During the resuspension activity, some of the resuspended viruses may have originated from clothing and surfaces other than the flooring. However, we anticipate that the contribution of these sources was minimal. The investigator wore clean Tyvek coveralls and booties to minimize contributions from clothing, and the human activity (walking) specifically targeted the flooring. In a previous chamber study with human participants, Bhangar et al. (2016) [44] reported that flooring accounted for two-thirds or more of the resuspended bioaerosol emissions.

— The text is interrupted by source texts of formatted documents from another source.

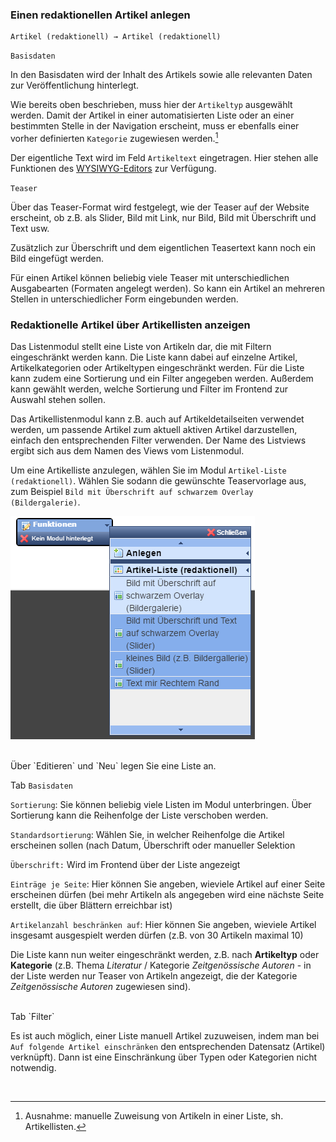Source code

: ### Einen redaktionellen Artikel anlegen

    Artikel (redaktionell) → Artikel (redaktionell)

`Basisdaten`

In den Basisdaten wird der Inhalt des Artikels sowie alle relevanten Daten zur Veröffentlichung hinterlegt.

Wie bereits oben beschrieben, muss hier der `Artikeltyp` ausgewählt werden. Damit der Artikel in einer automatisierten Liste oder an einer bestimmten Stelle in der Navigation erscheint, muss er ebenfalls einer vorher definierten `Kategorie` zugewiesen werden.[^1]

Der eigentliche Text wird im Feld `Artikeltext` eingetragen. Hier stehen alle Funktionen des [WYSIWYG-Editors](/ckeditor.md) zur Verfügung.



`Teaser`

Über das Teaser-Format wird festgelegt, wie der Teaser auf der Website erscheint, ob z.B. als Slider, Bild mit Link, nur Bild, Bild mit Überschrift und Text usw.

Zusätzlich zur Überschrift und dem eigentlichen Teasertext kann noch ein Bild eingefügt werden.

Für einen Artikel können beliebig viele Teaser mit unterschiedlichen Ausgabearten (Formaten angelegt werden). So kann ein Artikel an mehreren Stellen in unterschiedlicher Form eingebunden werden.

### Redaktionelle Artikel über Artikellisten anzeigen

Das Listenmodul stellt eine Liste von Artikeln dar, die mit Filtern eingeschränkt werden kann. Die Liste kann dabei auf einzelne Artikel, Artikelkategorien oder Artikeltypen eingeschränkt werden. Für die Liste kann zudem eine Sortierung und ein Filter angegeben werden. Außerdem kann gewählt werden, welche Sortierung und Filter im Frontend zur Auswahl stehen sollen. 

Das Artikellistenmodul kann z.B. auch auf Artikeldetailseiten verwendet werden, um passende Artikel zum aktuell aktiven Artikel darzustellen, einfach den entsprechenden Filter verwenden. Der Name des Listviews ergibt sich aus dem Namen des Views vom Listenmodul. 

Um eine Artikelliste anzulegen, wählen Sie im Modul `Artikel-Liste (redaktionell)`. Wählen Sie sodann die gewünschte Teaservorlage aus, zum Beispiel `Bild mit Überschrift auf schwarzem Overlay (Bildergalerie)`.

![](/assets/red_artikelliste1.png)

<br>
Über `Editieren` und `Neu` legen Sie eine Liste an.
<br>

Tab `Basisdaten`

`Sortierung`: Sie können beliebig viele Listen im Modul unterbringen. Über Sortierung kann die Reihenfolge der Liste verschoben werden.

`Standardsortierung`: Wählen Sie, in welcher Reihenfolge die Artikel erscheinen sollen (nach Datum, Überschrift oder manueller Selektion

`Überschrift:` Wird im Frontend über der Liste angezeigt

`Einträge je Seite`: Hier können Sie angeben, wieviele Artikel auf einer Seite erscheinen dürfen (bei mehr Artikeln als angegeben wird eine nächste Seite erstellt, die über Blättern erreichbar ist)

`Artikelanzahl beschränken auf`: Hier können Sie angeben, wieviele Artikel insgesamt ausgespielt werden dürfen (z.B. von 30 Artikeln maximal 10)

Die Liste kann nun weiter eingeschränkt werden, z.B. nach **Artikeltyp** oder **Kategorie** (z.B. Thema _Literatur_ / Kategorie _Zeitgenössische Autoren_ - in der Liste werden nur Teaser von Artikeln angezeigt, die der Kategorie *Zeitgenössische Autoren* zugewiesen sind).

<br>
Tab `Filter`

Es ist auch möglich, einer Liste manuell Artikel zuzuweisen, indem man bei  `Auf folgende Artikel einschränken` den entsprechenden Datensatz (Artikel) verknüpft). Dann ist eine Einschränkung über Typen oder Kategorien nicht notwendig.

<br>


[^1]: Ausnahme: manuelle Zuweisung von Artikeln in einer Liste, sh. Artikellisten.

Resuspension of viral particles from clothing could be a more important exposure pathway than resuspension from flooring during human activity due to a higher intake fraction (fraction of emitted particles that are inhaled). There is evidence from a study in a hospital environment that resuspension of SARS-CoV-2 from indoor surfaces and clothing may be an important exposure pathway due to the relatively high virus concentrations found in the hospital changing rooms and bathrooms [33]. Ren et al. (2022) [58] demonstrated that clothing effectively transports and resuspends bioaerosols. In an experimental study using fluorescent particles as tracers, they found almost $50\%$ of the fluorescent particles deposited on clothing resuspended into the room. Licina et al. (2017) [59] found that the emission rate is lower but the intake fraction is substantially higher for particles resuspended from seated movements than from walking indoors. This makes sense given the closer proximity of the breathing zone to the clothing. Furthermore, viruses on the clothing may be fresher and more viable than those on indoor surfaces, although this has not been studied. The issue of viral resuspension from both indoor surfaces and clothing requires further study.

5. Conclusions

This is the first full-scale experimental study to measure the resuspension of seeded live viruses due to human activity. We found that the airborne concentration of the virus following the resuspension events was approximately two orders of magnitude lower than that following direct emission via the nebulizer. Thus, depending on the infectious dose and viability of a particular virus, resuspension of settled respiratory viruses could lead to disease transmission, but the risk is substantially lower than for direct emissions. These results do not include the inactivation of the virus, which would reduce the risk further. The findings for this study, although using a small data set, are consistent with previous resuspension measurements and models for human activity. Improvements in experimental protocols including viral collection techniques to allow determination of viability, size resolution of the resuspended particles, and viral resuspension studies in real environments with infected occupants are recommended.